Some professors and administrators maintain that Harvard can sometimes give spouses the inside edge on certain jobs, but only if they are qualified for those positions to begin with.
"I think if there are compelling reasons they will try and probably create opportunities," Maier says. "They certainly wouldn't do it unless they thought the second person were qualified."
But on the whole, Harvard's decentralized nature makes it difficult for one unit to impose an appointment on another, professors and administrators say.
"What I think Harvard will not do and no one wants it to do is insist that a department take a spouse to get the other person," Maier says.
Is all this effort--directed only tangentially towards Harvard's mission--really worth it?
University Hall administrators maintain that it is.
"We recognize that life is very complicated today, not that it wasn't before, but you do have more situations of two-career families and one has to be mindful of what the dislocation of one will do to the other, personally and professionally," Fisher says.
Turning Down the Big H
A tenure offer from Harvard University is a great honor for any scholar.
Universally acclaimed as one of the top research institutions in America, Harvard's library system is eclipsed only by the Library of Congress, and its breadth of talented scholars and students is perhaps unsurpassed in the world.
Sometimes, however, no matter how enamored a professor is of the University's facilities and people, family considerations must come first.
And an increasing number of professors are turning down tenure offers from America's oldest university.
Some professors feel that Harvard's diminishing influence is another factor in the choice of family over appointment.
"A lot of Harvard's way of doing things is based on the Olympian view of when you call people they will come and life's just more complicated now," says Professor of Astronomy Robert P. Kirchner '70, chair of the Astronomy Department.
Schauer agrees.
"People no longer think that Harvard is sufficiently more wonderful than everywhere else that they are going to ask their spouses to make a professional sacrifice just so they can be at Harvard," he says.
But Harvard still does manage to bring in its share of recruits. Administrators attribute part of the edge to the wealth of professional opportunities--academic and otherwise--that the Boston area offers.

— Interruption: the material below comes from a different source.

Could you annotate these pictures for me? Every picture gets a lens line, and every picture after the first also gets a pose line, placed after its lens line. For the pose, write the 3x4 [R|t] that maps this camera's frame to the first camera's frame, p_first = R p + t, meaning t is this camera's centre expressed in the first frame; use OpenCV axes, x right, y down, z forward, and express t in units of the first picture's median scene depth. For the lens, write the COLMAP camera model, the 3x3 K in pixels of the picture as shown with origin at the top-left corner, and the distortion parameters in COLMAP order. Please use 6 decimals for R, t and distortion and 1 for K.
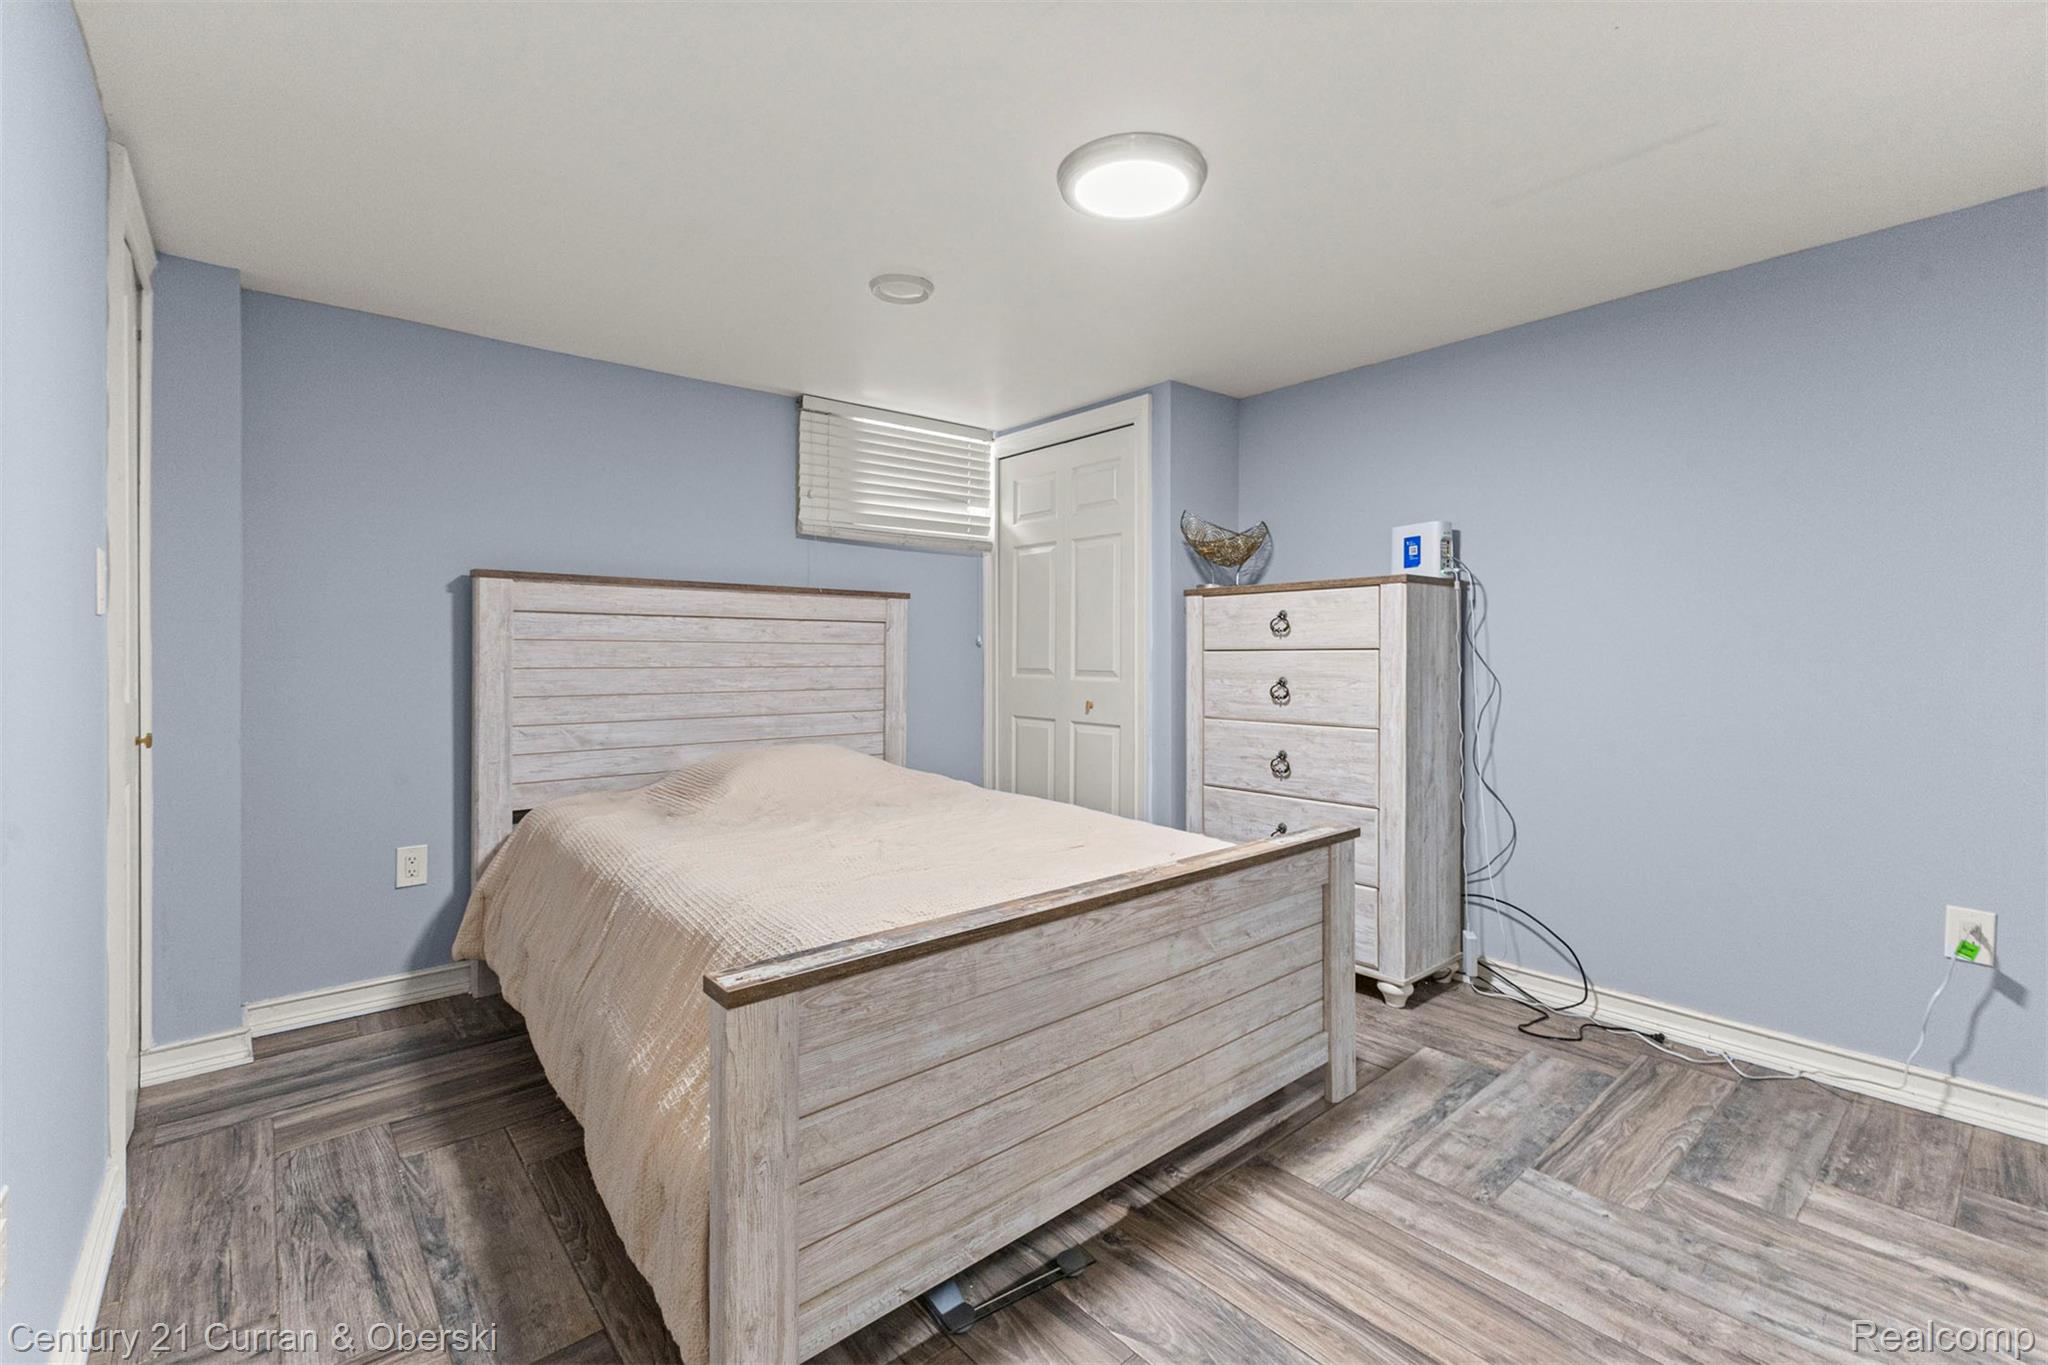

"We are mercifully fortunate in our location: this area has masses of opportunity in universities and other fields," Knowles says.
Harvard faces perhaps a little more difficulty recruiting people with families because it tends to hire more people directly to senior professorships than other universities, according to Kirshner.
"Harvard is different from other places in the sense that we tend to hire more people at the tenure level," said Kirshner, "and of course what that means is people put down roots in a community and that means both people in a couple."
Modern trends have led some professors to call for a change in how Harvard does its hiring.
Baird Professor of Science Gary J. Feldman, for example, says more internal promotions would help solve the problem.
"The main effect of professional spouses is that we cannot recruit some people whom we would like as senior faculty," Feldman wrote in an e-mail message. "This makes it more important to make excellent junior appointments and promote them."
But no matter what, the family issue can not be ignored, professors say.
"I think that if in the course of recruiting it's taken seriously from the beginning it can be either an enormous draw or it can be an impediment and ultimately trip up and make impossible recruitment," Galison says.